There's just one slight wrinkle here: we need to make sure to specify `type = 'response'` to indicate to R that we want the predicted *probabilities*.
For example, we can calculate the predicted probability that $y_i = 1$ given that $X_i = 0$ as follows:
```{r}
predict(lreg, newdata = data.frame(x = 0), type = 'response')
```
Similarly, we can calculate the predicted probability that $y_i = 1$ given that $X_i$ equals the *sample mean* of $X$ as follows:
```{r}
predict(lreg, newdata = data.frame(x = mean(x)), type = 'response')
```
If we don't specify anything for `newdata`, then predict will give us the predicted probabilities for the *observed* values of $X$:
```{r}
phat <- predict(lreg, type = 'response')
head(phat)
```
# Exercise \#5
(a) Write an R function called `Lambda` that calculates the value of $e^z/(1 + e^z)$.
(b) Using your function from part (a) and the results of `lreg`, calculate the predicted probability that $y_i = 1$ when: (i) $X_i = 0$ and (ii) $X_i = \bar{X}$ *without using* `predict`. Check that your results match those calculated using `predict` above.
# Solution to Exercise \#5
*Write your code and solutions here.*
## Calculating Marginal Effects
As we discussed above, $\beta_j$ is *not* the partial derivative of $P(X)$ with respect to $X_j$.
But since we have a formula for this partial derivative, we can calculate it for any value of $X$.
In the following exercise, you will compare the exact calculation to the approximation given by the "divide by 4" rule.
# Exercise \#6
(a) Use the "divide by 4" rule to calculate the *maximum* possible effect of $X$ on the predicted probability that $y_i = 1$ using the results of `lreg`.
(b) Calculate the effect of $X$ on the predicted probability that $y_i= 1$ at $X_i = \bar{X}$.
(c) Compare your answers to (a) and (b)
# Solution to Exercise \#6
*Write your code and solutions here.*
## Plotting a Logistic Regression
We can plot a logistic regression function using a method very similar to the one we used to plot a linear regression:
```{r}
library(ggplot2)
ggplot(mydat, aes(x, y)) +
stat_smooth(method='glm',
method.args = list(family = "binomial"),
formula = y ~ x)
```
To add the datapoints, we just add `geom_point()`
```{r}
library(ggplot2)
ggplot(mydat, aes(x, y)) +
stat_smooth(method='glm', method.args = list(family = "binomial"),
formula = y ~ x) +
geom_point()
```
This doesn't look very nice!
That's because there are only *two* possible $y$-values meaning that the observations will overlap substantially.

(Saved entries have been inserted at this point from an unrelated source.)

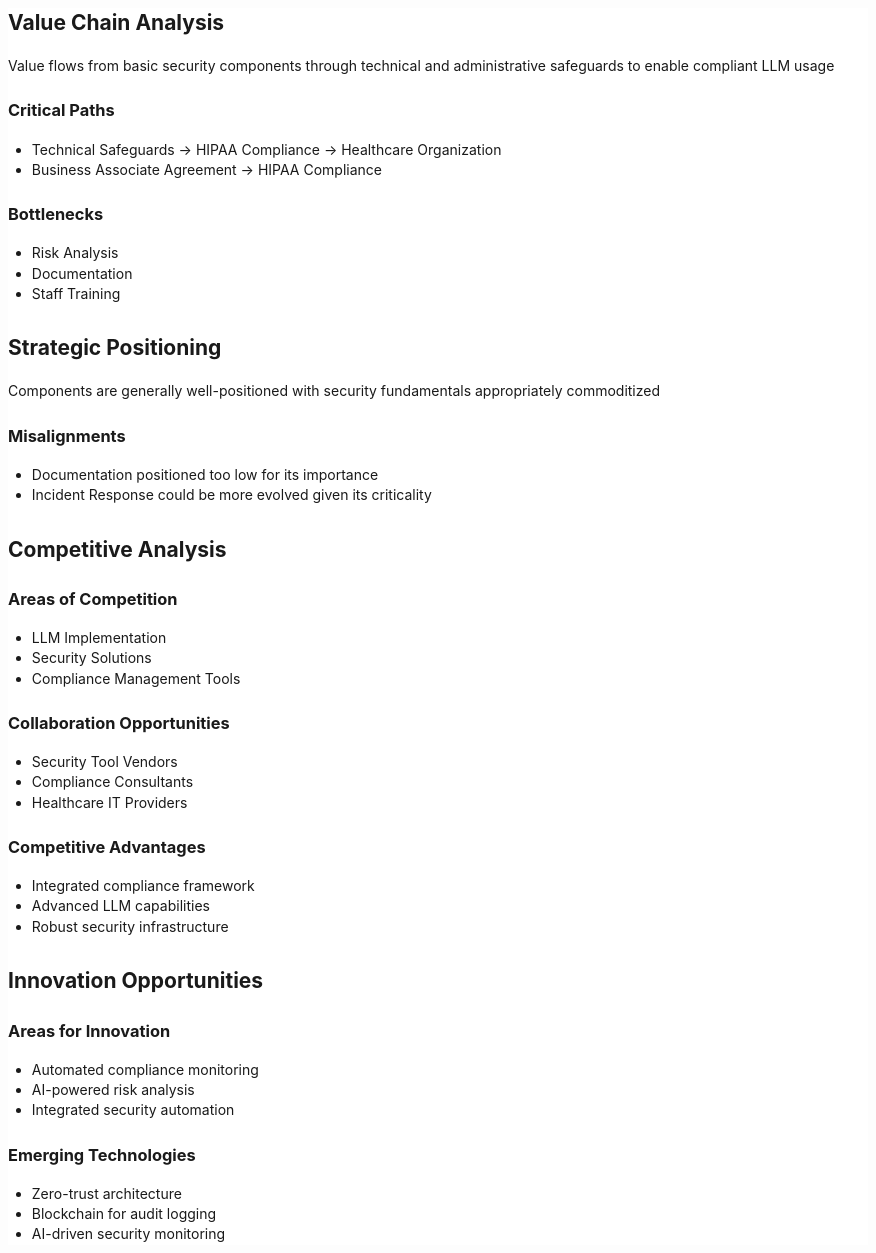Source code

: ## Value Chain Analysis

Value flows from basic security components through technical and administrative safeguards to enable compliant LLM usage

### Critical Paths
- Technical Safeguards → HIPAA Compliance → Healthcare Organization
- Business Associate Agreement → HIPAA Compliance

### Bottlenecks
- Risk Analysis
- Documentation
- Staff Training

## Strategic Positioning

Components are generally well-positioned with security fundamentals appropriately commoditized

### Misalignments
- Documentation positioned too low for its importance
- Incident Response could be more evolved given its criticality

## Competitive Analysis

### Areas of Competition
- LLM Implementation
- Security Solutions
- Compliance Management Tools

### Collaboration Opportunities
- Security Tool Vendors
- Compliance Consultants
- Healthcare IT Providers

### Competitive Advantages
- Integrated compliance framework
- Advanced LLM capabilities
- Robust security infrastructure

## Innovation Opportunities

### Areas for Innovation
- Automated compliance monitoring
- AI-powered risk analysis
- Integrated security automation

### Emerging Technologies
- Zero-trust architecture
- Blockchain for audit logging
- AI-driven security monitoring
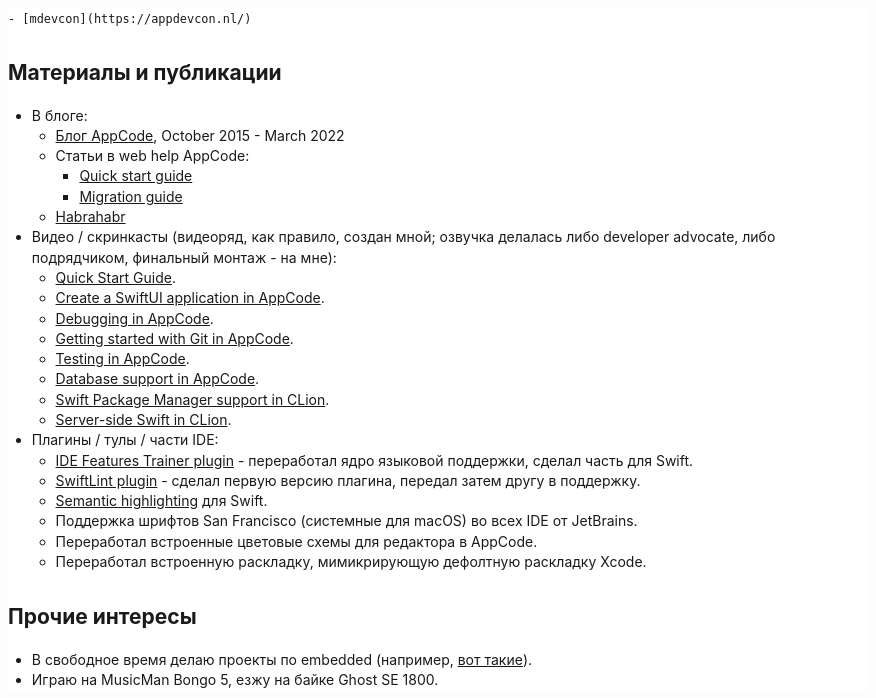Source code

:     - [mdevcon](https://appdevcon.nl/)

## Материалы и публикации

- В блоге:
    - [Блог AppCode](https://blog.jetbrains.com/author/sdombrovsky/), October 2015 - March 2022
    - Статьи в web help AppCode:
        - [Quick start guide](https://www.jetbrains.com/help/objc/appcode-quick-start-guide.html)
        - [Migration guide](https://www.jetbrains.com/help/objc/appcode-migration-guide.html)
    - [Habrahabr](https://habr.com/ru/users/yeswolf/posts/)
- Видео / скринкасты (видеоряд, как правило, создан мной; озвучка делалась либо developer advocate, либо подрядчиком, финальный монтаж - на мне):
    - [Quick Start Guide](https://www.youtube.com/watch?v=CDVAYzOaRT4). 
    - [Create a SwiftUI application in AppCode](https://www.youtube.com/watch?v=17JrDMlnpVQ). 
    - [Debugging in AppCode](https://www.youtube.com/watch?v=cXLyEPHGfPQ).
    - [Getting started with Git in AppCode](https://www.youtube.com/watch?v=Qrq1c17Eg80). 
    - [Testing in AppCode](https://www.youtube.com/watch?v=DXvx6xNG_jc). 
    - [Database support in AppCode](https://www.youtube.com/watch?v=fdcIKvhxGv8).
    - [Swift Package Manager support in CLion](https://www.youtube.com/watch?v=PGgtes-TfrU). 
    - [Server-side Swift in CLion](https://www.youtube.com/watch?v=PCdrQrpJI5I).
- Плагины / тулы / части IDE:
    - [IDE Features Trainer plugin](https://plugins.jetbrains.com/plugin/8554-ide-features-trainer) - переработал ядро языковой поддержки, сделал часть для Swift. 
    - [SwiftLint plugin](https://plugins.jetbrains.com/plugin/9175-swiftlint) - сделал первую версию плагина, передал затем другу в поддержку. 
    - [Semantic highlighting](https://blog.jetbrains.com/appcode/2016/12/appcode-2016-3-release/#semantic) для Swift. 
    - Поддержка шрифтов San Francisco (системные для macOS) во всех IDE от JetBrains. 
    - Переработал встроенные цветовые схемы для редактора в AppCode. 
    - Переработал встроенную раскладку, мимикрирующую дефолтную раскладку Xcode. 

## Прочие интересы

- В свободное время делаю проекты по embedded (например, [вот такие](https://yeswolf.github.io/rf/)). 
- Играю на MusicMan Bongo 5, езжу на байке Ghost SE 1800. 
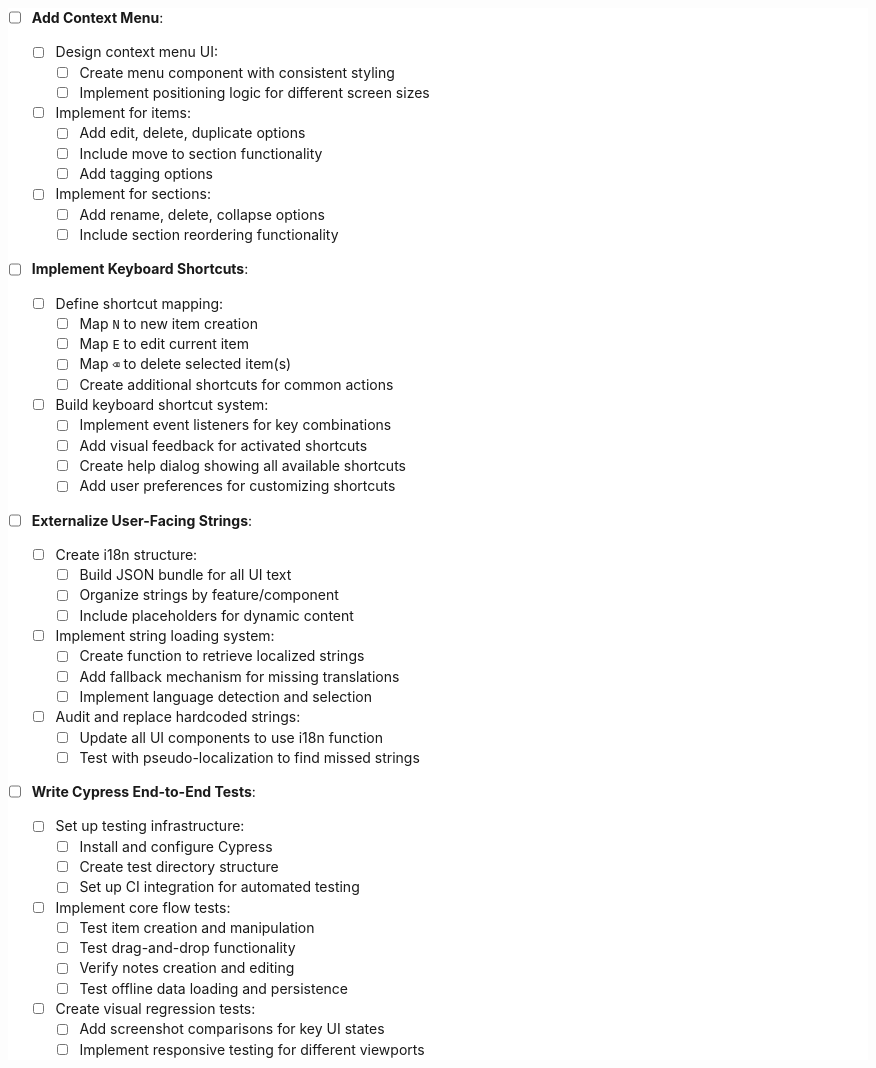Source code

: - [ ] **Add Context Menu**:

  - [ ] Design context menu UI:
    - [ ] Create menu component with consistent styling
    - [ ] Implement positioning logic for different screen sizes
  - [ ] Implement for items:
    - [ ] Add edit, delete, duplicate options
    - [ ] Include move to section functionality
    - [ ] Add tagging options
  - [ ] Implement for sections:
    - [ ] Add rename, delete, collapse options
    - [ ] Include section reordering functionality

- [ ] **Implement Keyboard Shortcuts**:

  - [ ] Define shortcut mapping:
    - [ ] Map `N` to new item creation
    - [ ] Map `E` to edit current item
    - [ ] Map `⌫` to delete selected item(s)
    - [ ] Create additional shortcuts for common actions
  - [ ] Build keyboard shortcut system:
    - [ ] Implement event listeners for key combinations
    - [ ] Add visual feedback for activated shortcuts
    - [ ] Create help dialog showing all available shortcuts
    - [ ] Add user preferences for customizing shortcuts

- [ ] **Externalize User-Facing Strings**:

  - [ ] Create i18n structure:
    - [ ] Build JSON bundle for all UI text
    - [ ] Organize strings by feature/component
    - [ ] Include placeholders for dynamic content
  - [ ] Implement string loading system:
    - [ ] Create function to retrieve localized strings
    - [ ] Add fallback mechanism for missing translations
    - [ ] Implement language detection and selection
  - [ ] Audit and replace hardcoded strings:
    - [ ] Update all UI components to use i18n function
    - [ ] Test with pseudo-localization to find missed strings

- [ ] **Write Cypress End-to-End Tests**:

  - [ ] Set up testing infrastructure:
    - [ ] Install and configure Cypress
    - [ ] Create test directory structure
    - [ ] Set up CI integration for automated testing
  - [ ] Implement core flow tests:
    - [ ] Test item creation and manipulation
    - [ ] Test drag-and-drop functionality
    - [ ] Verify notes creation and editing
    - [ ] Test offline data loading and persistence
  - [ ] Create visual regression tests:
    - [ ] Add screenshot comparisons for key UI states
    - [ ] Implement responsive testing for different viewports
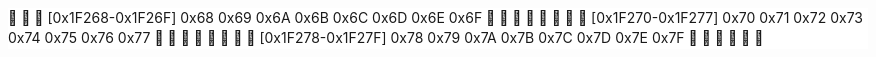 <td>🉥</td>
<td>🉦</td>
<td>🉧</td>
</tr>
<tr><th colspan="8">[0x1F268-0x1F26F]</th></tr>
<tr>
<th>0x68</th>
<th>0x69</th>
<th>0x6A</th>
<th>0x6B</th>
<th>0x6C</th>
<th>0x6D</th>
<th>0x6E</th>
<th>0x6F</th>
</tr>
<tr>
<td>🉨</td>
<td>🉩</td>
<td>🉪</td>
<td>🉫</td>
<td>🉬</td>
<td>🉭</td>
<td>🉮</td>
<td>🉯</td>
</tr>
<tr><th colspan="8">[0x1F270-0x1F277]</th></tr>
<tr>
<th>0x70</th>
<th>0x71</th>
<th>0x72</th>
<th>0x73</th>
<th>0x74</th>
<th>0x75</th>
<th>0x76</th>
<th>0x77</th>
</tr>
<tr>
<td>🉰</td>
<td>🉱</td>
<td>🉲</td>
<td>🉳</td>
<td>🉴</td>
<td>🉵</td>
<td>🉶</td>
<td>🉷</td>
</tr>
<tr><th colspan="8">[0x1F278-0x1F27F]</th></tr>
<tr>
<th>0x78</th>
<th>0x79</th>
<th>0x7A</th>
<th>0x7B</th>
<th>0x7C</th>
<th>0x7D</th>
<th>0x7E</th>
<th>0x7F</th>
</tr>
<tr>
<td>🉸</td>
<td>🉹</td>
<td>🉺</td>
<td>🉻</td>
<td>🉼</td>
<td>🉽</td>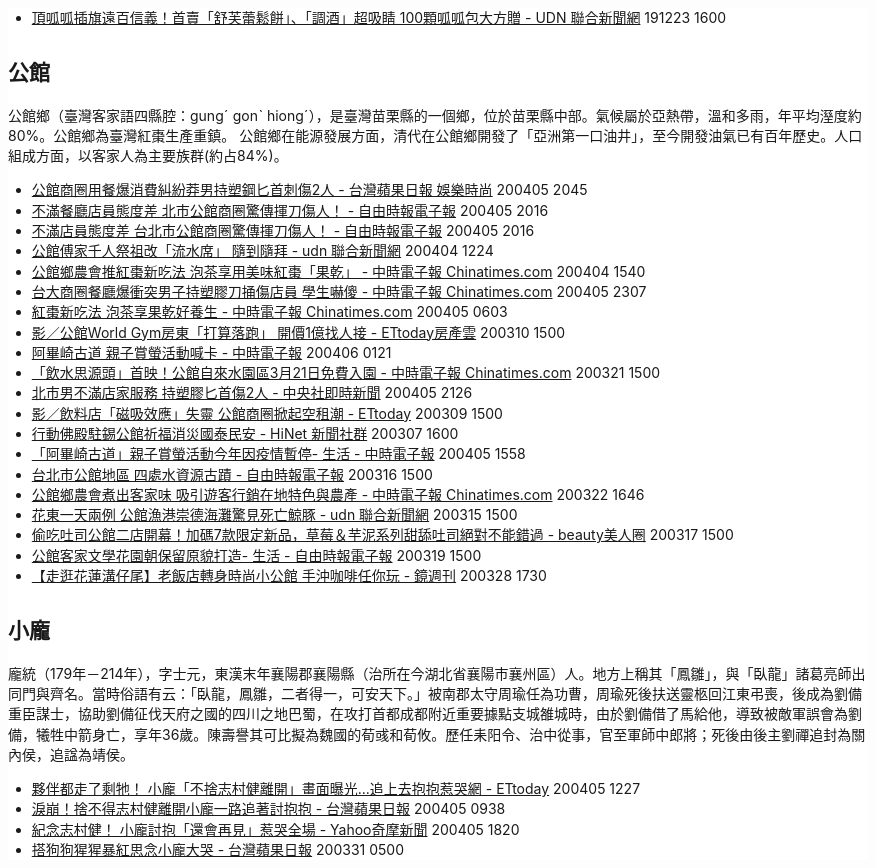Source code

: - [頂呱呱插旗遠百信義！首賣「舒芙蕾鬆餅」、「調酒」超吸睛 100顆呱呱包大方贈 - UDN 聯合新聞網](https://udn.com/news/story/7193/4243795 "頂呱呱插旗遠百信義！首賣「舒芙蕾鬆餅」、「調酒」超吸睛 100顆呱呱包大方贈 - UDN 聯合新聞網") 191223 1600

## 公館

公館鄉（臺灣客家語四縣腔：gungˊ gonˋ hiongˊ），是臺灣苗栗縣的一個鄉，位於苗栗縣中部。氣候屬於亞熱帶，溫和多雨，年平均溼度約80%。公館鄉為臺灣紅棗生產重鎮。
公館鄉在能源發展方面，清代在公館鄉開發了「亞洲第一口油井」，至今開發油氣已有百年歷史。人口組成方面，以客家人為主要族群(約占84%)。
- [公館商圈用餐爆消費糾紛莽男持塑鋼匕首刺傷2人 - 台灣蘋果日報 娛樂時尚](https://tw.appledaily.com/local/20200405/N37ZEL3XYPRG7HYBLFJG7T7HPU/ "公館商圈用餐爆消費糾紛莽男持塑鋼匕首刺傷2人 - 台灣蘋果日報 娛樂時尚") 200405 2045
- [不滿餐廳店員態度差 北市公館商圈驚傳揮刀傷人！ - 自由時報電子報](https://news.ltn.com.tw/news/society/breakingnews/3123838 "不滿餐廳店員態度差 北市公館商圈驚傳揮刀傷人！ - 自由時報電子報") 200405 2016
- [不滿店員態度差 台北市公館商圈驚傳揮刀傷人！ - 自由時報電子報](https://m.ltn.com.tw/news/society/breakingnews/3123838 "不滿店員態度差 台北市公館商圈驚傳揮刀傷人！ - 自由時報電子報") 200405 2016
- [公館傅家千人祭祖改「流水席」 隨到隨拜 - udn 聯合新聞網](https://udn.com/news/story/7324/4467341 "公館傅家千人祭祖改「流水席」 隨到隨拜 - udn 聯合新聞網") 200404 1224
- [公館鄉農會推紅棗新吃法 泡茶享用美味紅棗「果乾」 - 中時電子報 Chinatimes.com](https://www.chinatimes.com/realtimenews/20200404002228-260405 "公館鄉農會推紅棗新吃法 泡茶享用美味紅棗「果乾」 - 中時電子報 Chinatimes.com") 200404 1540
- [台大商圈餐廳爆衝突男子持塑膠刀捅傷店員 學生嚇傻 - 中時電子報 Chinatimes.com](https://www.chinatimes.com/realtimenews/20200405003351-260402 "台大商圈餐廳爆衝突男子持塑膠刀捅傷店員 學生嚇傻 - 中時電子報 Chinatimes.com") 200405 2307
- [紅棗新吃法 泡茶享果乾好養生 - 中時電子報 Chinatimes.com](https://www.chinatimes.com/newspapers/20200405000479-260107 "紅棗新吃法 泡茶享果乾好養生 - 中時電子報 Chinatimes.com") 200405 0603
- [影／公館World Gym房東「打算落跑」 開價1億找人接 - ETtoday房產雲](https://house.ettoday.net/news/1663748 "影／公館World Gym房東「打算落跑」 開價1億找人接 - ETtoday房產雲") 200310 1500
- [阿畢崎古道 親子賞螢活動喊卡 - 中時電子報](https://www.chinatimes.com/newspapers/20200406000535-260107 "阿畢崎古道 親子賞螢活動喊卡 - 中時電子報") 200406 0121
- [「飲水思源頭」首映！公館自來水園區3月21日免費入園 - 中時電子報 Chinatimes.com](https://www.chinatimes.com/realtimenews/20200321000993-260415 "「飲水思源頭」首映！公館自來水園區3月21日免費入園 - 中時電子報 Chinatimes.com") 200321 1500
- [北市男不滿店家服務 持塑膠匕首傷2人 - 中央社即時新聞](https://www.cna.com.tw/news/asoc/202004050208.aspx "北市男不滿店家服務 持塑膠匕首傷2人 - 中央社即時新聞") 200405 2126
- [影／飲料店「磁吸效應」失靈 公館商圈掀起空租潮 - ETtoday](https://house.ettoday.net/news/1663065 "影／飲料店「磁吸效應」失靈 公館商圈掀起空租潮 - ETtoday") 200309 1500
- [行動佛殿駐錫公館祈福消災國泰民安 - HiNet 新聞社群](http://times.hinet.net/news/22816927 "行動佛殿駐錫公館祈福消災國泰民安 - HiNet 新聞社群") 200307 1600
- [「阿畢崎古道」親子賞螢活動今年因疫情暫停- 生活 - 中時電子報](https://www.chinatimes.com/realtimenews/20200405002509-260405?ctrack=mo_main_rtime_p01 "「阿畢崎古道」親子賞螢活動今年因疫情暫停- 生活 - 中時電子報") 200405 1558
- [台北市公館地區 四處水資源古蹟 - 自由時報電子報](https://news.ltn.com.tw/news/life/paper/1359011 "台北市公館地區 四處水資源古蹟 - 自由時報電子報") 200316 1500
- [公館鄉農會煮出客家味 吸引遊客行銷在地特色與農產 - 中時電子報 Chinatimes.com](https://www.chinatimes.com/realtimenews/20200322002585-260405 "公館鄉農會煮出客家味 吸引遊客行銷在地特色與農產 - 中時電子報 Chinatimes.com") 200322 1646
- [花東一天兩例 公館漁港崇德海灘驚見死亡鯨豚 - udn 聯合新聞網](https://udn.com/news/story/7470/4416045 "花東一天兩例 公館漁港崇德海灘驚見死亡鯨豚 - udn 聯合新聞網") 200315 1500
- [偷吃吐司公館二店開幕！加碼7款限定新品，草莓＆芋泥系列甜舔吐司絕對不能錯過 - beauty美人圈](https://www.beauty321.com/post/31206 "偷吃吐司公館二店開幕！加碼7款限定新品，草莓＆芋泥系列甜舔吐司絕對不能錯過 - beauty美人圈") 200317 1500
- [公館客家文學花園朝保留原貌打造- 生活 - 自由時報電子報](https://news.ltn.com.tw/news/life/paper/1359776 "公館客家文學花園朝保留原貌打造- 生活 - 自由時報電子報") 200319 1500
- [【走逛花蓮溝仔尾】老飯店轉身時尚小公館 手沖咖啡任你玩 - 鏡週刊](https://www.mirrormedia.mg/story/20200319tour002 "【走逛花蓮溝仔尾】老飯店轉身時尚小公館 手沖咖啡任你玩 - 鏡週刊") 200328 1730

## 小龐

龐統（179年－214年），字士元，東漢末年襄陽郡襄陽縣（治所在今湖北省襄陽市襄州區）人。地方上稱其「鳳雛」，與「臥龍」諸葛亮師出同門與齊名。當時俗語有云：「臥龍，鳳雛，二者得一，可安天下。」被南郡太守周瑜任為功曹，周瑜死後扶送靈柩回江東弔喪，後成為劉備重臣謀士，協助劉備征伐天府之國的四川之地巴蜀，在攻打首都成都附近重要據點支城雒城時，由於劉備借了馬給他，導致被敵軍誤會為劉備，犧牲中箭身亡，享年36歲。陳壽譽其可比擬為魏國的荀彧和荀攸。歷任耒阳令、治中從事，官至軍師中郎將；死後由後主劉禪追封為關內侯，追諡為靖侯。
- [夥伴都走了剩牠！ 小龐「不捨志村健離開」畫面曝光...追上去抱抱惹哭網 - ETtoday](https://pets.ettoday.net/news/1684148 "夥伴都走了剩牠！ 小龐「不捨志村健離開」畫面曝光...追上去抱抱惹哭網 - ETtoday") 200405 1227
- [淚崩！捨不得志村健離開小龐一路追著討抱抱 - 台灣蘋果日報](https://tw.appledaily.com/entertainment/20200405/L2R7CK22WJQI6WEO26JV4EQBX4/ "淚崩！捨不得志村健離開小龐一路追著討抱抱 - 台灣蘋果日報") 200405 0938
- [紀念志村健！ 小龐討抱「還會再見」惹哭全場 - Yahoo奇摩新聞](https://tw.news.yahoo.com/%E7%B4%80%E5%BF%B5%E5%BF%97%E6%9D%91%E5%81%A5-%E5%B0%8F%E9%BE%90%E8%A8%8E%E6%8A%B1-%E9%82%84%E6%9C%83%E5%86%8D%E8%A6%8B-%E6%83%B9%E5%93%AD%E5%85%A8%E5%A0%B4-102010400.html "紀念志村健！ 小龐討抱「還會再見」惹哭全場 - Yahoo奇摩新聞") 200405 1820
- [搭狗狗猩猩暴紅思念小龐大哭 - 台灣蘋果日報](https://tw.appledaily.com/headline/20200331/AERSIRE7GXX52SKB7XZA5VLCAI/ "搭狗狗猩猩暴紅思念小龐大哭 - 台灣蘋果日報") 200331 0500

A helpful way to distinguish them visually is to add a bit of random noise to the points so they no longer overlap.
This is called *jittering* and `ggplot2` will do it for us if we replace `geom_point()` with `geom_jitter()`
```{r}
library(ggplot2)
ggplot(mydat, aes(x, y)) +
stat_smooth(method='glm', method.args = list(family = "binomial"),
formula = y ~ x) +
geom_jitter()
```
That's a bit *too much* random noise in the $y$-dimension.
We can control the amount of jittering by specifying `width` and `height` arguments to `geom_jitter` as follows
```{r}
library(ggplot2)
ggplot(mydat, aes(x, y)) +
stat_smooth(method='glm', method.args = list(family = "binomial"),
formula = y ~ x) +
geom_jitter(width = 0.5, height = 0.1)
```
From this plot it is easy to tell that there are many more observations with $y = 1$ than $y = 0$, something that was not at all clear from the plot using `geom_point()`.